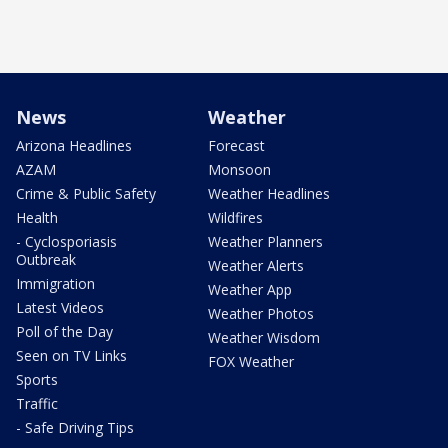
News
Weather
Arizona Headlines
Forecast
AZAM
Monsoon
Crime & Public Safety
Weather Headlines
Health
Wildfires
- Cyclosporiasis
Weather Planners
Outbreak
Weather Alerts
Immigration
Weather App
Latest Videos
Weather Photos
Poll of the Day
Weather Wisdom
Seen on TV Links
FOX Weather
Sports
Traffic
- Safe Driving Tips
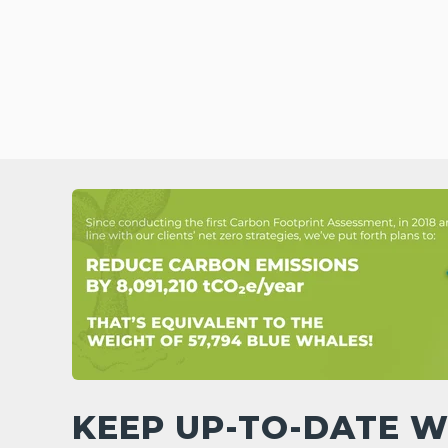
KEEP UP-TO-DATE W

□ □ □ □ □ □ □

Your instructions: Return every line of text in the data above as a JSON list of strings, one string per line, with blank lines skipped. Leave the pictures out.

Answer for this exercise:
[
  "News",
  "Weather",
  "Arizona Headlines",
  "Forecast",
  "AZAM",
  "Monsoon",
  "Crime & Public Safety",
  "Weather Headlines",
  "Health",
  "Wildfires",
  "- Cyclosporiasis",
  "Weather Planners",
  "Outbreak",
  "Weather Alerts",
  "Immigration",
  "Weather App",
  "Latest Videos",
  "Weather Photos",
  "Poll of the Day",
  "Weather Wisdom",
  "Seen on TV Links",
  "FOX Weather",
  "Sports",
  "Traffic",
  "- Safe Driving Tips",
  "KEEP UP-TO-DATE W"
]